# Herbicide Calvary??



## Vol (Jul 5, 2009)

We could use some help.

Regards, Mike

https://www.agweb.com/article/when-will-the-herbicide-cavalry-arrive-naa-chris-bennett/


----------



## rjmoses (Apr 4, 2010)

Given my limited knowledge of botany, I'm of the opinion we need somewhere between 3 and 5 weed control mechanisms that are 95%+ effective. Glyphosate is one example, but I think we need at least 2-4 non-selectives more that have completely different modes. And need to be cost comparative.

My thinking: Nature is very good at adapting to repeated stresses and using the same control mechanism repeatedly over any period of time will cause the surviving plants/animals to profligate.

Because Monsanto has dominated the marketplace, they have had no reason to develop alternatives. Further, competitors cannot afford to develop competitive products. Perhaps antitrust actions would be appropriate (if there were any antitrust sheriffs in town any more.)

Also, no till is certainly beneficial and economically advantageous in many ways. In this area, tillage is severally restricted by the USDA, but perhaps appropriate application of periodic tillage, used to bury the seed bank deeply, might work.

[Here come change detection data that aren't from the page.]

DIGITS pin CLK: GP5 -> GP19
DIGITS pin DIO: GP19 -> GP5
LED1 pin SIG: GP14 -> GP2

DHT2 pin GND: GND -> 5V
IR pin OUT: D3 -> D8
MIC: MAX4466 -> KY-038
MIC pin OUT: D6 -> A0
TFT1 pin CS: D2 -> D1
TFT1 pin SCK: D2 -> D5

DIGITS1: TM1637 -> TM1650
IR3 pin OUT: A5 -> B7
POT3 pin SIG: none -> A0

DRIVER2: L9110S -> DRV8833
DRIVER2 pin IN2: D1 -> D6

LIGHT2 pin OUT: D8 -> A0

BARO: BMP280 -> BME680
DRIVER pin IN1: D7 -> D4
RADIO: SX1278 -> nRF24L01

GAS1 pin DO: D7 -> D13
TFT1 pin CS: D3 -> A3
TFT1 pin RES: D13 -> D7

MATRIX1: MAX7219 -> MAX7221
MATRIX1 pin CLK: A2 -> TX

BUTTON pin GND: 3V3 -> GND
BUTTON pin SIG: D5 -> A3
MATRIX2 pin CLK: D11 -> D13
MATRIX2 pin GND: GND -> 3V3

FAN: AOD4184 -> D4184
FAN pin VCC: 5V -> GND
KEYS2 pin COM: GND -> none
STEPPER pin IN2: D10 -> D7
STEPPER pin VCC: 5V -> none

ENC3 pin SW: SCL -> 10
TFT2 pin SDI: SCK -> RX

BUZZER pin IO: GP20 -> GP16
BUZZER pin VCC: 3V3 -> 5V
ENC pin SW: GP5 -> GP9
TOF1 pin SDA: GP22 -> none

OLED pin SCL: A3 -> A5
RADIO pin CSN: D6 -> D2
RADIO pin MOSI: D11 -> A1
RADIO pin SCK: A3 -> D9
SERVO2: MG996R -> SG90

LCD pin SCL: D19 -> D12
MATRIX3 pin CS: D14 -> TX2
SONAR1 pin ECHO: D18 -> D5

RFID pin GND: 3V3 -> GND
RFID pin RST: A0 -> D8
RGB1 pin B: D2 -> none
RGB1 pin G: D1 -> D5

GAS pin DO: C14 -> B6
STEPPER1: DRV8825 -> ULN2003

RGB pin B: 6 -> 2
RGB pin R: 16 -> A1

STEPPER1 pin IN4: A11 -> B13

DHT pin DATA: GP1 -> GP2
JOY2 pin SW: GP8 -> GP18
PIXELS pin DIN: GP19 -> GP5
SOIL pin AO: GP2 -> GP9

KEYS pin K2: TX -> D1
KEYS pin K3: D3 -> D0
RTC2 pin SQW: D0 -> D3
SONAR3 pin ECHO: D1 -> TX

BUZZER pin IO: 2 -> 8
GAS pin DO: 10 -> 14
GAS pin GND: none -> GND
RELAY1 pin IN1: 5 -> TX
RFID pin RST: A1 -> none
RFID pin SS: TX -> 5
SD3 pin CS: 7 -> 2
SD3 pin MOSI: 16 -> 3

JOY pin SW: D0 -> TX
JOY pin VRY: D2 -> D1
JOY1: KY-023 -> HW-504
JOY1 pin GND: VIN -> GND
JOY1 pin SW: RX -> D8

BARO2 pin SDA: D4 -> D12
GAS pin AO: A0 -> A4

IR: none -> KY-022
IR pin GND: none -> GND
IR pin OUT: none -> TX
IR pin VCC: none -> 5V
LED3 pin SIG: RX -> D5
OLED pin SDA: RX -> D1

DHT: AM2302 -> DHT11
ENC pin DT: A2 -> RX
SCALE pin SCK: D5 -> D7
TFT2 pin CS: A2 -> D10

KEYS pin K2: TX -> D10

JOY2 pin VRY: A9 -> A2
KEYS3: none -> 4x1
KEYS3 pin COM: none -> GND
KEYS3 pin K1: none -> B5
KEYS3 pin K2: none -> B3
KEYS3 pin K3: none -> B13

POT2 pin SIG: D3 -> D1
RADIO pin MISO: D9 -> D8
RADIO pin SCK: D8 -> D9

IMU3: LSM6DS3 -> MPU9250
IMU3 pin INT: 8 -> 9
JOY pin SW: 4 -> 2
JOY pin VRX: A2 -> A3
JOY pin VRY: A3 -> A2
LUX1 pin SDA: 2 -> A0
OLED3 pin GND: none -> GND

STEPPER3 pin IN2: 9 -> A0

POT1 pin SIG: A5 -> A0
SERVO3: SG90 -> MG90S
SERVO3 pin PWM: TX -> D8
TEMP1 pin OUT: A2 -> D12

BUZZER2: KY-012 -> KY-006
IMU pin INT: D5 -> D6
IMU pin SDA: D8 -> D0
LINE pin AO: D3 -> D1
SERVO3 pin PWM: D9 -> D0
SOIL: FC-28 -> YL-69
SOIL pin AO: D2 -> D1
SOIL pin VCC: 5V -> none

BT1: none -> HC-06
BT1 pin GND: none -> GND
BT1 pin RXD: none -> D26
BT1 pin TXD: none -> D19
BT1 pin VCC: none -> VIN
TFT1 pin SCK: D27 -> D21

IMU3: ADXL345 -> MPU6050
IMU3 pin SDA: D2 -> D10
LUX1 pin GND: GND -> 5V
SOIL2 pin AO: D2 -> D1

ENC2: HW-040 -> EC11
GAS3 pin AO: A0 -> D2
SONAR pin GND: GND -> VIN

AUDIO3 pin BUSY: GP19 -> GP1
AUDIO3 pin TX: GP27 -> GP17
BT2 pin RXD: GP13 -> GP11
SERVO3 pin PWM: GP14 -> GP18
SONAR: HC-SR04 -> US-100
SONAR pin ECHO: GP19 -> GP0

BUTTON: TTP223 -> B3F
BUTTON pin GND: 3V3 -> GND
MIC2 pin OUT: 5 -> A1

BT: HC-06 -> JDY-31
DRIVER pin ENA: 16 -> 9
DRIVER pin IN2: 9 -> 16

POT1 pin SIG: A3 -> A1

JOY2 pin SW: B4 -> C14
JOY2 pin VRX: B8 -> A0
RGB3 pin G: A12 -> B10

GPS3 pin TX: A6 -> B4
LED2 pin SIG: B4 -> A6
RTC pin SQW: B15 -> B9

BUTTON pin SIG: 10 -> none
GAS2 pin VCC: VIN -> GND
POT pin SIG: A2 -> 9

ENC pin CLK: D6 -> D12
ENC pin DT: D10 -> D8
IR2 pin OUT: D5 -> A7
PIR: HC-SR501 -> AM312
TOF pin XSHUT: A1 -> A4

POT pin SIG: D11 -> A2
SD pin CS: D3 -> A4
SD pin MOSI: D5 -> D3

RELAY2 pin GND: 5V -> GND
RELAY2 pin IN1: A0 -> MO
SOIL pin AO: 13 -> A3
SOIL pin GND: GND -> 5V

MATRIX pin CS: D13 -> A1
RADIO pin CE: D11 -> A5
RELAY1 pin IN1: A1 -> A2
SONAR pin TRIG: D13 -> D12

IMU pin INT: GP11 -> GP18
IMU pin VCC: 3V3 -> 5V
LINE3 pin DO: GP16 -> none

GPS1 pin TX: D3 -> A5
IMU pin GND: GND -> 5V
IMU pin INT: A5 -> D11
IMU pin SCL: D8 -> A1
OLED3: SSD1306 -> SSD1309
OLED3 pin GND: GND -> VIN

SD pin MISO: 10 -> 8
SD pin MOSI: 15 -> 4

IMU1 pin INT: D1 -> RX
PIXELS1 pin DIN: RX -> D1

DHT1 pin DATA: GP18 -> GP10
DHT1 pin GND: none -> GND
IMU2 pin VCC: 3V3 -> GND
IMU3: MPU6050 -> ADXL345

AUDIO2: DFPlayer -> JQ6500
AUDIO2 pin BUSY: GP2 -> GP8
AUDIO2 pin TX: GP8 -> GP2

Also, the corn/bean rotation in this area just does not make practical sense to me. I am of the opinion that there needs to be at least three more crops in the rotation that use different chemical controls than glyphosate.

But....what do I know? Just thinking....

Ralph


----------



## endrow (Dec 15, 2011)

I think it does look like a problem . When you talk tillage ,I think a moldboard plow would help , but any type of minimum tillage like just discing makes things worse.


----------



## rjmoses (Apr 4, 2010)

endrow said:


> I think it does look like a problem . When you talk tillage ,I think a moldboard plow would help , but any type of minimum tillage like just discing makes things worse.


I was thinking of plowing---maybe once every 5 years.

Ralph


----------